Career Cato

Prólogo

Ele não podia acreditar como as coisas tinham mudado em tão pouco tempo. Faziam o quê, duas semanas? Ele nem sabia mais. O que importava era que estava à beira da morte e não havia nada que pudesse fazer para impedir isso.

O pior de tudo é que estava acontecendo exatamente o que ele mais temia, da pior maneira possível.
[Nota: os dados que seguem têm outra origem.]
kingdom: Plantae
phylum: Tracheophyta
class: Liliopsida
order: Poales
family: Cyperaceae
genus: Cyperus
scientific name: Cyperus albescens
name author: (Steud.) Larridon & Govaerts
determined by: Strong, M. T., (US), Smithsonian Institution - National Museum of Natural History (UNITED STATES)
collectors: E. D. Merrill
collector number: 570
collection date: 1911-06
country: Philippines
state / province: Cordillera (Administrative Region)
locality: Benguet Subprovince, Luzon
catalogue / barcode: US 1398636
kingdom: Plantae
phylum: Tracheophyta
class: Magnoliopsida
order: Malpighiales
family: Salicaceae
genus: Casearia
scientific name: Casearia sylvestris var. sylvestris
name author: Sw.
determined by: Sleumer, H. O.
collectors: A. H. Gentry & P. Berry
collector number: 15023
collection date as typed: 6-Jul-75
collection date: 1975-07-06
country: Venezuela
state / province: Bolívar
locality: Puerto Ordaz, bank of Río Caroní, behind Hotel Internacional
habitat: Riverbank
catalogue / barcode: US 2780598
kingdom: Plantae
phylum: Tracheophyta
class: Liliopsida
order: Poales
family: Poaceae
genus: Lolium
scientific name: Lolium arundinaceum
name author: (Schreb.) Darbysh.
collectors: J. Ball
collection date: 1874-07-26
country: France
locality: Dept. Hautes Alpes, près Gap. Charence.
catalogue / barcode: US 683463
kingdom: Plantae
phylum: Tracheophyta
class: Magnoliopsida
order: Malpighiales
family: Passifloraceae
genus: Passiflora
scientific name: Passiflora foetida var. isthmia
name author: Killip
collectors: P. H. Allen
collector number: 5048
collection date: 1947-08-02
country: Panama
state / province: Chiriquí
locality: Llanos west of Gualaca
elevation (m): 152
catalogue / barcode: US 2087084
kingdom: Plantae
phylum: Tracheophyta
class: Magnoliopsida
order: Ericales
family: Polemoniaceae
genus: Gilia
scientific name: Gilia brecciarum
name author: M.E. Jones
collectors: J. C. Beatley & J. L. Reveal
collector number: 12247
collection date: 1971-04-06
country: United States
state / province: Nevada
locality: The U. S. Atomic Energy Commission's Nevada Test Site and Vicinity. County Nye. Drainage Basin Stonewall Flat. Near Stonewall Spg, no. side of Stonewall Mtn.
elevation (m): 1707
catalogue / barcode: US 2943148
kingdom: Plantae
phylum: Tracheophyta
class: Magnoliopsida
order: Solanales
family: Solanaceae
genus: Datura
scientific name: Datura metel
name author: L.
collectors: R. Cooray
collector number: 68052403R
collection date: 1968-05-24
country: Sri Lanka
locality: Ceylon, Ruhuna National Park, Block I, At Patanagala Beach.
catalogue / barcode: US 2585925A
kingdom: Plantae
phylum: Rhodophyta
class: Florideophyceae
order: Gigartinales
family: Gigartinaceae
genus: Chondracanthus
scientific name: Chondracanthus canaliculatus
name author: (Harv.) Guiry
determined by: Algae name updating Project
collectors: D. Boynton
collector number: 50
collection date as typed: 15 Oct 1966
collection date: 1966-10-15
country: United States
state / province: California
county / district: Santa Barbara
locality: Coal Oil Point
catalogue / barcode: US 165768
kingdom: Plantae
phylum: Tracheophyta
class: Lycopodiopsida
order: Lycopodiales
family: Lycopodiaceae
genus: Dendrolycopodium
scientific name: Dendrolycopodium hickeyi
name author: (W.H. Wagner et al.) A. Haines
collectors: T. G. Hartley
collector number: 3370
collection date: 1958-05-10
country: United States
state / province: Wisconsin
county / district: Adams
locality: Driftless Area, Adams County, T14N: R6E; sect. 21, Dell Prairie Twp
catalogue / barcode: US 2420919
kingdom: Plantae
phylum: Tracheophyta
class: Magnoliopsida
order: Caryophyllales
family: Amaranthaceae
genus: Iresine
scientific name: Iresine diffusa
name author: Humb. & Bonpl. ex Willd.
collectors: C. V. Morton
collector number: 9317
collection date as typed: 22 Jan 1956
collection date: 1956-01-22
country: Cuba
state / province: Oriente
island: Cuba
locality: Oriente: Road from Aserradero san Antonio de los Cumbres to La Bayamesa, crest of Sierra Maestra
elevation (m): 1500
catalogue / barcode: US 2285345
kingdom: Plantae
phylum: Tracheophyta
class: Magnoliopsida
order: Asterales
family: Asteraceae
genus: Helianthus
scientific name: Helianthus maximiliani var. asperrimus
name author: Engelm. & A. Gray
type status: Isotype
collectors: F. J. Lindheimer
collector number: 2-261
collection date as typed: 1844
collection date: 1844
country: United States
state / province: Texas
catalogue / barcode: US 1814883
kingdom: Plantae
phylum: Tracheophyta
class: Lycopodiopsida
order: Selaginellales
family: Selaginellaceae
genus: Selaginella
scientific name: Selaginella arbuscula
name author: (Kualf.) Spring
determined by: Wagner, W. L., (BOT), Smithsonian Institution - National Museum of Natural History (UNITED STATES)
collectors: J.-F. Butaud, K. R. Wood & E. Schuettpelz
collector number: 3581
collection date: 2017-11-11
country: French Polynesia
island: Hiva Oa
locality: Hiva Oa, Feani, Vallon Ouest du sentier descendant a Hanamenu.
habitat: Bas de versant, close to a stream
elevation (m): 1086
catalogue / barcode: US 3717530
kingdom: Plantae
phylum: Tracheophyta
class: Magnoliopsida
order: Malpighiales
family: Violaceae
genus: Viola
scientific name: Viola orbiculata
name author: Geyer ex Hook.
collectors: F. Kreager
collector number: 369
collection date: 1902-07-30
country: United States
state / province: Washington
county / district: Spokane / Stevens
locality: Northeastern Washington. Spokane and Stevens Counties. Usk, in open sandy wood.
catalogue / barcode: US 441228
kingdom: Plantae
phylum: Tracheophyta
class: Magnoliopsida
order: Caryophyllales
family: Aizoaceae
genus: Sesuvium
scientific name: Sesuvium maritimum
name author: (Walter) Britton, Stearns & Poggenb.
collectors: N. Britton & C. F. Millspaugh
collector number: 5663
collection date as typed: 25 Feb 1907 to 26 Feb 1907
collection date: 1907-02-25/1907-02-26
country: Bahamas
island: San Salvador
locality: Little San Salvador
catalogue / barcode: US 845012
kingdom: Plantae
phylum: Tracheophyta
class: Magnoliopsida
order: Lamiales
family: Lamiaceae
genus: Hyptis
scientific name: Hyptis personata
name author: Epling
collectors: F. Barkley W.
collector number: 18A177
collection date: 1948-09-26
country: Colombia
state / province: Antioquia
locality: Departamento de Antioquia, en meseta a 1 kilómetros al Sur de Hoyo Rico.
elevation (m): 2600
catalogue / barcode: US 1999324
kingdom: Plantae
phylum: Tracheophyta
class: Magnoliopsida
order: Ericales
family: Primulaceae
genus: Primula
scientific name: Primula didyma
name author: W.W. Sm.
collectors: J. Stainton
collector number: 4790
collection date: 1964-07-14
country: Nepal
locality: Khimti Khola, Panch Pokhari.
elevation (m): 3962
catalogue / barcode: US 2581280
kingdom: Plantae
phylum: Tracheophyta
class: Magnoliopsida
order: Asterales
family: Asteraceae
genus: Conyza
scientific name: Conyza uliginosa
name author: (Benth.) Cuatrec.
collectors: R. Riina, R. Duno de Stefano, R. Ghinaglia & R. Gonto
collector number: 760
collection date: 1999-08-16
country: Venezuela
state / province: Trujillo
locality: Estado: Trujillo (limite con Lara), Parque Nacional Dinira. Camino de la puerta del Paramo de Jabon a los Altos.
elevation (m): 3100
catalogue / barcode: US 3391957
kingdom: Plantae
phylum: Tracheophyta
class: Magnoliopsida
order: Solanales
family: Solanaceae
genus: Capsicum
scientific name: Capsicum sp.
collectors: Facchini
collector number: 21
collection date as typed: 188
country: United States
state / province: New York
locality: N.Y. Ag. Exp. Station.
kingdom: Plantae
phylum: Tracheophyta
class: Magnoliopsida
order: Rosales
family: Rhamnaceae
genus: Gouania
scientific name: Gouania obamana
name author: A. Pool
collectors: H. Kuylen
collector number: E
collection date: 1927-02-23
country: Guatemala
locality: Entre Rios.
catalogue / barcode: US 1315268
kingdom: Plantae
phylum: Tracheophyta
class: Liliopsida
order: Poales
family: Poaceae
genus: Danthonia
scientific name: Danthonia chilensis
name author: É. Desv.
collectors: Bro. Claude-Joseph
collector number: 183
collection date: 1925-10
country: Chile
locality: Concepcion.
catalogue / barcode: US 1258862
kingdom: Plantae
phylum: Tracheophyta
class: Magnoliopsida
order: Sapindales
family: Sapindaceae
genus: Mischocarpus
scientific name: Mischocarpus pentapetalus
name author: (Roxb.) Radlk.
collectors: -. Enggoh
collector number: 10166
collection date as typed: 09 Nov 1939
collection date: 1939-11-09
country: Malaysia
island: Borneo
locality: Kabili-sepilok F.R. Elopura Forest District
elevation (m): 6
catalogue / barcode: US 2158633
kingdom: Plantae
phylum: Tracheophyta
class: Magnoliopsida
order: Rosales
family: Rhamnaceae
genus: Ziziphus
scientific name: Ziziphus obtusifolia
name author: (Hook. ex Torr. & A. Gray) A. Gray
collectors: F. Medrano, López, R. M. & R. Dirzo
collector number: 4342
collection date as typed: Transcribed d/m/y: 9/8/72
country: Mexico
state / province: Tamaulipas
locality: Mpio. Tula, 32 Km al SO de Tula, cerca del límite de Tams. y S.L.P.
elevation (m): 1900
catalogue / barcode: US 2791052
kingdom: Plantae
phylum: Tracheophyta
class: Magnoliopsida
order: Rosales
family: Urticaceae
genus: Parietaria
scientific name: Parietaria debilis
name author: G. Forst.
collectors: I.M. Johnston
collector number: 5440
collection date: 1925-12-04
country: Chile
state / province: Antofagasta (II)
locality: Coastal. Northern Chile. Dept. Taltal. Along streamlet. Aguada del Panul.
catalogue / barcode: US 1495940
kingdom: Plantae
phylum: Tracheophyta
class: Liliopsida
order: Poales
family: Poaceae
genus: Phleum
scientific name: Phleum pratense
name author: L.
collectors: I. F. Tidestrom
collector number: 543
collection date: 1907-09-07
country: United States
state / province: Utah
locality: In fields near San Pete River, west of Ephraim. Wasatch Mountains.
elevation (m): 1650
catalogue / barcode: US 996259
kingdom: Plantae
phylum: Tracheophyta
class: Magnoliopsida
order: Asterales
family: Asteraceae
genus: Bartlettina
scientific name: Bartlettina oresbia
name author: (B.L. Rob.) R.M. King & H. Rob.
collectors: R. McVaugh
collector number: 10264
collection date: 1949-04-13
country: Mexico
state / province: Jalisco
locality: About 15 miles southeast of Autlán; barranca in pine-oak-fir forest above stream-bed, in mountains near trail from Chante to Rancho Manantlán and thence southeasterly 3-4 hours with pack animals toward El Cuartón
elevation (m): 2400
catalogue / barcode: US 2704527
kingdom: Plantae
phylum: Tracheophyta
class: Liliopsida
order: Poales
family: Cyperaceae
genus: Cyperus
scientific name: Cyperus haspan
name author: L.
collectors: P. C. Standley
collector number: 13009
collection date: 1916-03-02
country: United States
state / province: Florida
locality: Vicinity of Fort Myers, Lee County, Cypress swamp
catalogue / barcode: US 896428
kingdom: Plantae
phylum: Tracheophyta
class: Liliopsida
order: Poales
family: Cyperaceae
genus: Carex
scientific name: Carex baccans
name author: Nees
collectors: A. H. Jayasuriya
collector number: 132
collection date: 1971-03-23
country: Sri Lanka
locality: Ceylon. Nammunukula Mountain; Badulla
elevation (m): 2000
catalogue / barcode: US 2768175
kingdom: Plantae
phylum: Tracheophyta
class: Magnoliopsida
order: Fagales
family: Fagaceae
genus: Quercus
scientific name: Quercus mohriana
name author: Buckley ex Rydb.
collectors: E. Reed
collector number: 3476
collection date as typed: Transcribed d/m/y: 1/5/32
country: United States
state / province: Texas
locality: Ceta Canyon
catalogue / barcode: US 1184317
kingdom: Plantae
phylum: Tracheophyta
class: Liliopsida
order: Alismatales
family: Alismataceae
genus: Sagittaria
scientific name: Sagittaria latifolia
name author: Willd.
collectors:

Ele não conseguia deixar de pensar, enquanto finalmente deixava as lágrimas escorrerem por seu rosto sujo de terra e sangue, como fora fútil até aquele momento. Como nunca tivera a cabeça no lugar e como suas prioridades estavam trocadas. Fora tão burro em acreditar que seu destino era vencer, que a única coisa em que era bom era matar. Talvez se tivesse dedicado seu tempo a alguma outra coisa, se tivesse colocado sua cabeça para funcionar ao invés de só trabalhar os músculos, não estaria nessa situação agora.

Soltou um grito ao sentir sua carne ser rasgada mais uma vez. Não sabia mais qual parte de seu corpo estava sendo arrancada dessa vez, nem sentia mais a dor. O grito era de frustração.

Droga, não era para ser assim. Ele era mais forte, mais bem treinado, muito mais qualificado para vencer do que seus oponentes, todos os 23 tributos com quem ele tivera que lutar. Matara sete adversários, mais do que qualquer outro na história, e, ainda assim, não fora o suficiente.

Ele ficara entre os três últimos, e droga, um dos seus dois oponentes estava moribundo até um dia atrás. A garota era quem o preocupara desde o começo, com toda aquela atenção que chamava para si, com toda aquela historinha ridícula de amantes desafortunados. Ela parecia só uma menina boba, assim como o lado masculino do casal – ele se provara um bobo mesmo, e fraco -, mas tinha se mostrado uma caçadora habilidosa. E quem teria adivinhado? Uma garota vinda do distrito mais pobre do país, uma morta de fome. Mas era ela quem sairia dali como vitoriosa, de mãos dadas com o namorado, já que, pela primeira vez na história, dois vitoriosos foram permitidos.

Esse lugar deveria ser dele e de sua companheira de distrito, sua melhor amiga de infância, por quem ele começava a sentir um carinho muito maior do que se imaginava capaz. Mas ela se fora, morrera por um descuido dele. Ele não deveria ter deixado que ela ficasse sozinha. Ela podia ser uma guerreira incrível e a melhor atiradora de facas do universo, mas ainda assim ela era tão pequena e de aparência frágil... Se ele tivesse estado lá ele a teria salvado, e agora eles podiam estar juntos a matar seus adversários e aquelas bestas que o causavam tanta agonia. Via como se estivesse acontecendo em na frente, a última vez que a vira, sorrindo segura de um futuro em que eles poderiam ficar juntos sem precisar mais lutar. Essa realidade, porém, não existiria.

Droga.

Ele estava para morrer, na frente do país todo, do seu Distrito, que ele se esforçara tanto para impressionar e trazer a glória que eles tanto prezavam; do seu pai, sempre tão severo, como ele queria esfregar na cara do pai que era sim bom o suficiente para vencer; da sua mãe, a única pessoa que o amava de verdade, e a única que ele talvez amasse.

Lembrou-se da sua primeira Colheita, como ele ficara furioso por não ter sido escolhido. Como ficara furioso nos cinco anos seguintes por não ter sido escolhido. Todos sempre pareceram tão impressionados com ele, então por que nunca o escolhiam? Talvez eles soubessem que ele fracassaria. Talvez soubessem que ele era arrogante demais, confiante demais.

Não sentia humilhação, na verdade, só desespero. Desespero para que aquilo acabasse logo, para que seu sofrimento, que, ele agora via, sempre estivera presente, tivesse um fim misericordioso.

Mas claro que isso não aconteceria. Não, ele era um assassino cruel, um louco, um matador impiedoso, e merecia o sofrimento pelo qual estava passando. E mesmo se não merecesse, o teria. Afinal, a audiência precisava de um bom show, e aquilo... aquilo devia estar levando o público à loucura.